§ BRIEF
Reproduce every line of the material below word for word.

§ EXTRACTED RECORDS

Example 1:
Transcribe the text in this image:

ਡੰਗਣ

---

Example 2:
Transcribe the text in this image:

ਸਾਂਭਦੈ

§ TASK ANSWER
Example 1:
Transcribe the text in this image:

ਡੰਗਣ

---

Example 2:
Transcribe the text in this image:

ਸਾਂਭਦੈ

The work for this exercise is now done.